First of all, historically animals have suffered a great deal in film-making. But animal training has become so much better in recent days. Animals have the choice whether or not they want to do something, instead of being beaten into it. Which also makes it harder to film. Photographers have to wait until the animal decides to follow directions.

Digital animals can do things that normal animals can't. And you don't need to worry about mistreatment. But so far, I've only seen one movie where I couldn't tell that the animal was fake (unless viewed from a certain angle). 

And nothing can top a real-live animal. So much of our lives are artificial now that it's important to have something real. Even if you're only seeing it on a screen.

 Anyway, this is all stuff I've discussed before. I don't see many real animals in film anymore. But I just watched the bonus features of Charlotte's Web. The live-action one (although the cartoon has fabulous songs). 

Almost all of the animals were real in the newer version. The filmmakers spent countless hours filming pigs and cows and sheep, and picking out the right motions to match the dialogue. They added mouth movements to make the animals talk, and there are a few digital additions. Like a pig doing a back flip. Templeton and Charlotte are entirely digital. Although they merge them into scenes with real animals. Like Templeton pushing a gosling out of the way. 

(Even The Chronicles of Narnia: The Lion, the Witch and the Wardrobe includes real animals, like wolves, even though it's very solidly in a fantasy world).

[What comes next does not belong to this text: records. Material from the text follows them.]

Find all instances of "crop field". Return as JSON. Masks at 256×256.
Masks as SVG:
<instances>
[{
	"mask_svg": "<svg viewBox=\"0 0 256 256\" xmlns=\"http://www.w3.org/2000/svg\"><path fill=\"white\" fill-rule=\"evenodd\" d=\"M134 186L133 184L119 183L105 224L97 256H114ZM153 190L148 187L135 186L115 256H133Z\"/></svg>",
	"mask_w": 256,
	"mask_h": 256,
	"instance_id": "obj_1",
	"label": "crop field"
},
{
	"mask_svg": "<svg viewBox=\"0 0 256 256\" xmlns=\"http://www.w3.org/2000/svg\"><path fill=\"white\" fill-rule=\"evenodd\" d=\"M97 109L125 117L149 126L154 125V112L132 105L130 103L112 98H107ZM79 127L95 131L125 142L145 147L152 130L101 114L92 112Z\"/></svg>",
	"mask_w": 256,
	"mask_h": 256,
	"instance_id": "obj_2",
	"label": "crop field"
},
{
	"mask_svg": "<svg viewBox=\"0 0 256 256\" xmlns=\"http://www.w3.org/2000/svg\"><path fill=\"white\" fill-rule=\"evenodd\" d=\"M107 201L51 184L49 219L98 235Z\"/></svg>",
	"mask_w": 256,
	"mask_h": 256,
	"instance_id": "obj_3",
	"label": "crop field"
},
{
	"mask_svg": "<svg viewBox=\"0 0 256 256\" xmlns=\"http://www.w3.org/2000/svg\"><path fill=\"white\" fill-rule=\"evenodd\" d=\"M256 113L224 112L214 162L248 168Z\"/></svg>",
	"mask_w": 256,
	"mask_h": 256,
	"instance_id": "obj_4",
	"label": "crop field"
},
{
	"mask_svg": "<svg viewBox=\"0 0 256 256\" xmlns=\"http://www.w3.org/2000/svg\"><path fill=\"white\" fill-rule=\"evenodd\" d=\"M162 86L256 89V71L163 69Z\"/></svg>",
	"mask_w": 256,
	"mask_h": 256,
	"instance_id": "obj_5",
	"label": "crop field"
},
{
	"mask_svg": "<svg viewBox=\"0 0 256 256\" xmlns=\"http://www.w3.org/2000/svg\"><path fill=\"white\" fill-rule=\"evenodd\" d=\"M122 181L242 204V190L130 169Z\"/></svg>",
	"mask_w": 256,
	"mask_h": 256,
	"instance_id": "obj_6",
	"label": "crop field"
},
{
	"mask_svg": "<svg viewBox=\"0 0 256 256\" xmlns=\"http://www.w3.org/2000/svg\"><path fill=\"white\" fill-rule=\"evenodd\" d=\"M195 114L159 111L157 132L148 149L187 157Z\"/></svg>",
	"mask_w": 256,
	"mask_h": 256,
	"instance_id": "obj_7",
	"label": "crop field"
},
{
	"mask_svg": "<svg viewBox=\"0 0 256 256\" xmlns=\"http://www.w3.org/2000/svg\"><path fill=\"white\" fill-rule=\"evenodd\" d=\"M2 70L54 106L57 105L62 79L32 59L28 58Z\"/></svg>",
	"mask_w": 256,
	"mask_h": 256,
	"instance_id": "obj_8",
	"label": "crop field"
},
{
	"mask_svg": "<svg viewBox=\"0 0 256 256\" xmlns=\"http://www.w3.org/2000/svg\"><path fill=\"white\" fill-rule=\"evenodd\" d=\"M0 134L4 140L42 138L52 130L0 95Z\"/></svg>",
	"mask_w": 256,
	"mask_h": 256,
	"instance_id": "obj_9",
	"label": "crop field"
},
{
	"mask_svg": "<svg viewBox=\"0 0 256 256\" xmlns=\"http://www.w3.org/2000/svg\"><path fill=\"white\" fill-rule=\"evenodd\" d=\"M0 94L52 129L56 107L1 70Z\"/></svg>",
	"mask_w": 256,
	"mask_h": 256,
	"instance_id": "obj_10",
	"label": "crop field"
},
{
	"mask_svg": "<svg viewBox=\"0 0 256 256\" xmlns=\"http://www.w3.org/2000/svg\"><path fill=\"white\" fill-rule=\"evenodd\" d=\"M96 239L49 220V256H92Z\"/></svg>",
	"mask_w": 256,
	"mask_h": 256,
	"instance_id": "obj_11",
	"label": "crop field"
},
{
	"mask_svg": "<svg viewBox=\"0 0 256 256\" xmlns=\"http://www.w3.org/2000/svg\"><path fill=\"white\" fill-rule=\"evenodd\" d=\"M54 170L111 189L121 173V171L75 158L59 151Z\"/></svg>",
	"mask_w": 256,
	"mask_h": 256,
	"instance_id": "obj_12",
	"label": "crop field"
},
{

I was excited to find how much this film focused on real animals - in a way that was respectful to the animals themselves. It took a lot of work. Probably more work than it would have taken to make computer animals. An computers are taking over jobs everywhere else. What about the people that train animals? My cat loves to do tricks. She comes up and demands to do tricks every night (in return for treats). People that do humane work with animals shouldn't be put out of business. Again, we need real animals. Not just computer ones.